Appare evidente che l’utilizzo del teatro come strumento terapeutico apre a un panorama vario, diversificato, eppure controverso lì dove la parola “cura” assume un significato che può tutto, e che forse non incontra l’intento dell’artista nel mettere “semplicemente” a disposizione le proprie competenze teatrali.
Durante il convegno, ricco di invitati, sono quindi stati toccati diversi punti di vista: da quello filosofico e letterario, a quello più scientifico, terapeutico, sociale ed esperienziale.
Sia che si parli di teatro terapeutico, che di terapia a mediazione teatrale o volendo anche di psicodramma e drammaterapia; sia che l’effetto benefico sia rivolto ad attori e spettatori che a malati fisici, mentali, a disabili o a disadattati, l’utilità sociale, l’efficacia socio-pedagogica-terapeutica – ha evidenziato Marco De Marinis – è direttamente proporzionale alle competenze artigianali e alla qualità artistica messa in gioco e da essa fortemente dipende.
Questo purché non prenda il sopravvento la bellezza vista in chiave consumistica, se vogliamo autoreferenziale, spettacolare, che in tal caso condurrebbe a un teatro di tipo patogeno: un teatro che può far male.

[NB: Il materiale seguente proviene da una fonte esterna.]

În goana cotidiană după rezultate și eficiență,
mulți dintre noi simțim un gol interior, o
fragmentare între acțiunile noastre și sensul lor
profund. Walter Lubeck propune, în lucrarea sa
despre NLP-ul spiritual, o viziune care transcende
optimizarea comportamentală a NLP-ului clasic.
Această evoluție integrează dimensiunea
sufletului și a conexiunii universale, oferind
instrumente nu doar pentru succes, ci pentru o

Su questo aspetto ha posto l’accento anche Roberto Rinaldi portando sia l’occhio esterno del critico ma anche la sua esperienza di psicologo, che utilizza il teatro come ulteriore mezzo di lavoro con giovani tossicodipendenti.
Il pericolo di cronicizzare una malattia o una diversità, come quella di volerla annullare a tutti i costi per riportare uno stato apparente di “normalità”, restituisce un’ambivalenza dell’aspetto terapeutico del teatro che deve essere tenuta in estrema considerazione da chi lo utilizza in certi ambiti.
Più che sull’effetto quindi a cui si potrebbe facilmente pensare quando si parla di teatro che cura, quello che è emerso nuovamente dai vari interventi, è l’importanza del processo che viene messo in moto: un processo trasformativo. Oggi confermato dagli studi delle neuroscienze e dalla scoperta dei neuroni a specchio coinvolti direttamente nel processo empatico, che si sviluppa non solo nello stato di presenza di un attore davanti al suo pubblico, ma anche quando entra in campo l’immaginazione di ciò che non esiste o che potrebbe esistere.
Lo spettatore mette in moto un processo biofisico, prova le stesse esperienze emotive che prova il personaggio.
Ma se lo spettatore ‘fa’ quello che l’attore esegue in scena, questo rimanda anche ad un problema etico, alla responsabilità dell’attore e a quello che si diceva prima sulla possibilità patogena del teatro.
«Il teatro può far bene ma può far anche male» ha suggerito non a caso Jean Marie Pradier in videoconferenza da Parigi.
Il teatro quindi non è movimento fine a se stesso ma è azione, come ha ben ricordato nel suo intervento Mario Biagini, presente a Vicenza con il gruppo Open Program del Workcenter of Jerzy Grotowsky and Thomas Richards.
Il processo teatrale permette così di recuperare molteplici aspetti della comunicazione personale e interpersonale: voce, presenza del corpo, socialità, affettività. Sulla potenzialità catartica, curativa e perciò creativa della voce ha portato l’attenzione invece Jonathan Hart Makwai, del Roy Hart Theatre, in collegamento da New York. «La voce è un ponte di collegamento tra conscio e inconscio». É un processo interno che stimola e trasforma un processo esterno. «Quando la voce incontra un’emozione inconscia – racconta Makwai – cambia l’ascolto dello spettatore, si crea un momento di verità profonda; e nell’incontro con una verità c’è la possibilità di liberare energia creativa».
Per i grandi maestri come Jerzi Grotowski e Eugenio Barba il teatro è soprattutto un mezzo per l’esplorazione di se stessi, un modo per tuffarsi dentro la propria realtà personale. «Nel preciso momento che avviene il teatro, l’attore conosce se stesso e il pubblico si specchia in lui per conoscere se stesso».
Ma se dallo specchio si passa alla finestra, superando una visione narcisistica che la psicanalisi ha nel tempo convalidato, come ha suggerito il critico Andrea Porcheddu portando l’esempio delle occupazioni come forma di teatro terapeutico, in particolare quella del Teatro Valle di Roma, l’attenzione si sposta dal soggetto alla comunità; dove la “cura” sta nel desiderio condiviso, in una comunità che non subisce le scelte ma le fa insieme, e in questo modo si rende trasformativa in un senso più ampio, sociopolitico.